# Artist Trick or Treating Idea



## NightWolf714 (Oct 6, 2009)

So, I randomly came up with a Halloween idea that I wanted to share with you all. I call it "Artist Trick or Treat" because I'm lame like that. XP

The concept is pretty simple. You sign up on a list (or lists if needed) if you are interested. By signing up, you will get free artwork. The catch is that you must draw (write, etc) something for each of the other people on the list. 

In other words, let's say that me and 4 others sign up. I would draw something for each of the other 4 people, and they would do likewise. By the end, everyone would have drawn 4 pieces and gained 4 pieces. 

I was also thinking that the pieces should be a surprise and not uploaded until Halloween. 

What do you all think? Is anyone interested?


----------



## DTL (Oct 8, 2009)

This is kind of like the "secret" santa art things that go on.

Maybe you should make them small like the artist trading cards? (3 inches x 2 inches) I think they're also called ACEO's or something. 

I'd sign up <:


----------



## Duality Jack (Oct 8, 2009)

I'd join but i can't draw any objections to ms paint fail?


----------



## TopazThunder (Oct 9, 2009)

Sounds like a nifty idea to me, although I'm a bit busy and I dunno how much time I'd be able to put aside to draw. I'd be interested though.


----------



## Bakeneko (Oct 10, 2009)

AM SO INTERESTED. Another vote for ATC size! 

Also, The Drunken Ace, I don't mind MSPaint :3


----------



## Asswings (Oct 10, 2009)

I'm interested. :V


----------



## Smelge (Oct 11, 2009)

I'm possibly interested, but feel there's a slight flaw in the original idea.

What if quite a few people sign up?

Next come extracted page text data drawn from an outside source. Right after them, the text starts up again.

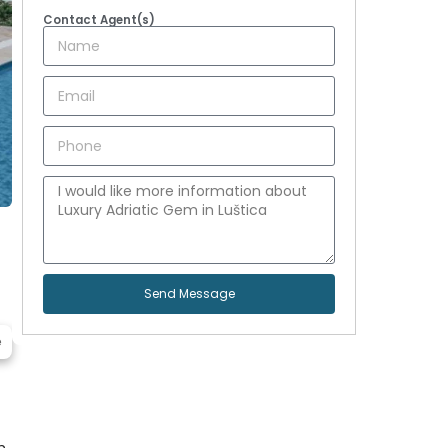
Contact Agent(s)
Send Message
e
h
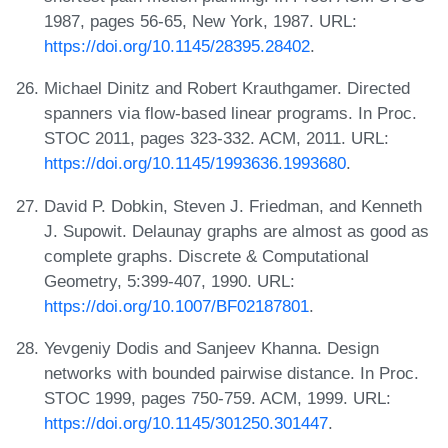
1987, pages 56-65, New York, 1987. URL:
https://doi.org/10.1145/28395.28402
.
Michael Dinitz and Robert Krauthgamer. Directed
spanners via flow-based linear programs. In Proc.
STOC 2011, pages 323-332. ACM, 2011. URL:
https://doi.org/10.1145/1993636.1993680
.
David P. Dobkin, Steven J. Friedman, and Kenneth
J. Supowit. Delaunay graphs are almost as good as
complete graphs. Discrete & Computational
Geometry, 5:399-407, 1990. URL:
https://doi.org/10.1007/BF02187801
.
Yevgeniy Dodis and Sanjeev Khanna. Design
networks with bounded pairwise distance. In Proc.
STOC 1999, pages 750-759. ACM, 1999. URL:
https://doi.org/10.1145/301250.301447
.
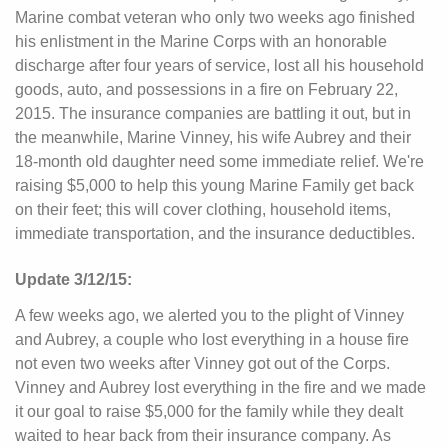
Marine combat veteran who only two weeks ago finished
his enlistment in the Marine Corps with an honorable
discharge after four years of service, lost all his household
goods, auto, and possessions in a fire on February 22,
2015. The insurance companies are battling it out, but in
the meanwhile, Marine Vinney, his wife Aubrey and their
18-month old daughter need some immediate relief. We're
raising $5,000 to help this young Marine Family get back
on their feet; this will cover clothing, household items,
immediate transportation, and the insurance deductibles.
Update 3/12/15:
A few weeks ago, we alerted you to the plight of Vinney
and Aubrey, a couple who lost everything in a house fire
not even two weeks after Vinney got out of the Corps.
Vinney and Aubrey lost everything in the fire and we made
it our goal to raise $5,000 for the family while they dealt
waited to hear back from their insurance company. As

Everyone would end up doing loads of pictures. Possibly reducing it so that everyone receives two pictures and makes two pictures. Makes it so it's less stress and hassle put on everyone while still being interesting.


----------



## NightWolf714 (Oct 16, 2009)

Oh drat, I didn't realize that people were taking interest in this. >_< Sorry! ^_^; 

I think it's getting a little late in the month for this this Halloween, but maybe the next one. A couple of people commented on the size. I was just figuring that each artist would decide for themselves what size to make their drawings, so long as it's the same type for each person on their list.

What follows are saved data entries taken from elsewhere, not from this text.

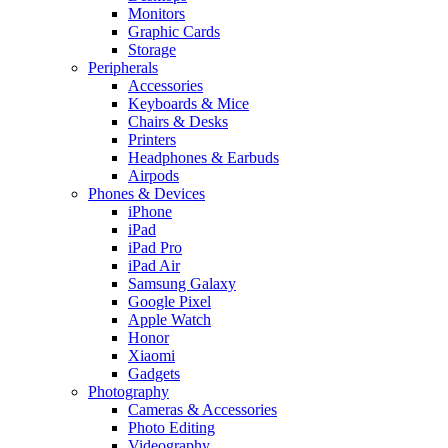
Monitors
Graphic Cards
Storage
Peripherals
Accessories
Keyboards & Mice
Chairs & Desks
Printers
Headphones & Earbuds
Airpods
Phones & Devices
iPhone
iPad
iPad Pro
iPad Air
Samsung Galaxy
Google Pixel
Apple Watch
Honor
Xiaomi
Gadgets
Photography
Cameras & Accessories
Photo Editing
Videography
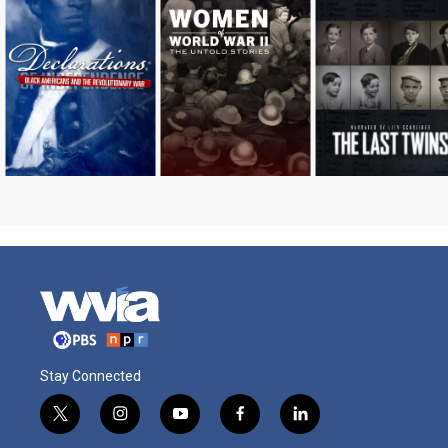
Stay Connected
t
i
y
f
l
w
n
o
a
i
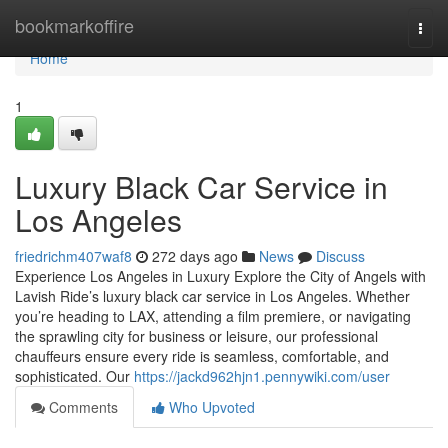
Home
bookmarkoffire
Togg
navi
Home
1
Luxury Black Car Service in
Los Angeles
friedrichm407waf8
272 days ago
News
Discuss
Experience Los Angeles in Luxury Explore the City of Angels with
Lavish Ride’s luxury black car service in Los Angeles. Whether
you’re heading to LAX, attending a film premiere, or navigating
the sprawling city for business or leisure, our professional
chauffeurs ensure every ride is seamless, comfortable, and
sophisticated. Our
https://jackd962hjn1.pennywiki.com/user
Comments
Who Upvoted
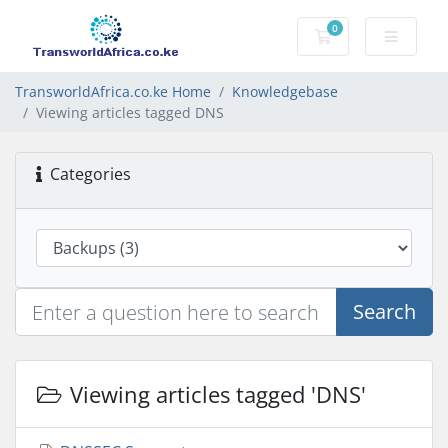
0
Shopping Cart
TransworldAfrica.co.ke Home
Knowledgebase
Viewing articles tagged DNS
Categories
Search
Viewing articles tagged 'DNS'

As to Voidrunner's comment, I figured that if too many people signed up, we would make two or three lists and split them up. I wasn't wild about the idea of simply doing 1 or 2 pictures each, because I thought that was a smallish trick-or-treat. But I do agree that it would bring in more interest.

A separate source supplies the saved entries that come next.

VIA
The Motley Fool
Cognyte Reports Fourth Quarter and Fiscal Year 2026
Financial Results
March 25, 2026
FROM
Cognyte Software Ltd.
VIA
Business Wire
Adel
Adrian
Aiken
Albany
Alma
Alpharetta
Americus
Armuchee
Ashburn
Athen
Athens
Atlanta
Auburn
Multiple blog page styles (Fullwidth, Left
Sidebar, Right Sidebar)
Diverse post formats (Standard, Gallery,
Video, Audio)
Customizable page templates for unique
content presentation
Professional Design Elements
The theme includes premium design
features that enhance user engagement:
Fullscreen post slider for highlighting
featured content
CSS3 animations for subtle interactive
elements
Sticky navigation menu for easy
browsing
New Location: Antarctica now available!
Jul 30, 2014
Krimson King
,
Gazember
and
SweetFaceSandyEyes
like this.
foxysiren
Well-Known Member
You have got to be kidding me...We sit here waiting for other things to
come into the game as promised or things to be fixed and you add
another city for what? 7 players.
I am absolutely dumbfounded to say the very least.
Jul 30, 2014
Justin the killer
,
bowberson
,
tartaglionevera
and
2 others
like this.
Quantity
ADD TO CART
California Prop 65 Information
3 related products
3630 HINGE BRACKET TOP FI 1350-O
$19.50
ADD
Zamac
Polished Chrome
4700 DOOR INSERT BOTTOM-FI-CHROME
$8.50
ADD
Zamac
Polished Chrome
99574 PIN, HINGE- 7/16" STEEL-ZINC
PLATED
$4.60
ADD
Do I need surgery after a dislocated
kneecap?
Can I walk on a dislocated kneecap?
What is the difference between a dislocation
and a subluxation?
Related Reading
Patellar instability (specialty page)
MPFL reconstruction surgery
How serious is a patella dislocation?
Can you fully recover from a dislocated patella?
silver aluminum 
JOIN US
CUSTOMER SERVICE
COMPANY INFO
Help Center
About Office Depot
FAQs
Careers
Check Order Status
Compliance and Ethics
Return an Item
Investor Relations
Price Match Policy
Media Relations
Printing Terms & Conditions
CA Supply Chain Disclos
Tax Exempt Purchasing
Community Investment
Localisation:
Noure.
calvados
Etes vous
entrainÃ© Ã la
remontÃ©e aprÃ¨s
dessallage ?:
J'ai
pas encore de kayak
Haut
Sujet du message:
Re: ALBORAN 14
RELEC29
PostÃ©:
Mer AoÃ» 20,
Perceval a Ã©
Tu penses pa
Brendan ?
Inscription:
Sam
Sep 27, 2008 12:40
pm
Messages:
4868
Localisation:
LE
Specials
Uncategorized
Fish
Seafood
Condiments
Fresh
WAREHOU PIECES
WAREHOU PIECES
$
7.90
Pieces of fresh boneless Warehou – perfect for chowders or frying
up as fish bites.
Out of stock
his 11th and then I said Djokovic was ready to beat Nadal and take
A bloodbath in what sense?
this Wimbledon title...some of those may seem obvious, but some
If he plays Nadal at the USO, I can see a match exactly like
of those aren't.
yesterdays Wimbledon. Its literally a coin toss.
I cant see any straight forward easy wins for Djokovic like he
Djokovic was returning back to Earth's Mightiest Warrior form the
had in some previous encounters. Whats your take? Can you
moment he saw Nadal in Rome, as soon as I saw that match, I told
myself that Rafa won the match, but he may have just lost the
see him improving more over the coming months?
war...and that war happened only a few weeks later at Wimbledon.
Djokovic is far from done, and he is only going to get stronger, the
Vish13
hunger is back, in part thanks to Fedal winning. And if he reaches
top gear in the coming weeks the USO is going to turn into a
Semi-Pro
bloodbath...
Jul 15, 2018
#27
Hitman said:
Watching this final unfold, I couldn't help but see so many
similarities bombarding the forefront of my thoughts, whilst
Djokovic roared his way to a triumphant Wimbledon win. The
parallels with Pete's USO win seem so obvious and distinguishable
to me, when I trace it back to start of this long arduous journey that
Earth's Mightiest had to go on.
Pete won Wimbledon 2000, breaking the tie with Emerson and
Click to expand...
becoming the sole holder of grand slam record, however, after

Sorry about this, you guys. I think I'll try again next year and give a more heads up.


----------



## TopazThunder (Oct 16, 2009)

NightWolf714 said:


> Oh drat, I didn't realize that people were taking interest in this. >_< Sorry! ^_^;
> 
> I think it's getting a little late in the month for this this Halloween, but maybe the next one. A couple of people commented on the size. I was just figuring that each artist would decide for themselves what size to make their drawings, so long as it's the same type for each person on their list.
> 
> ...



Hey, you can always try for a Secret Santa idea for Christmas.


----------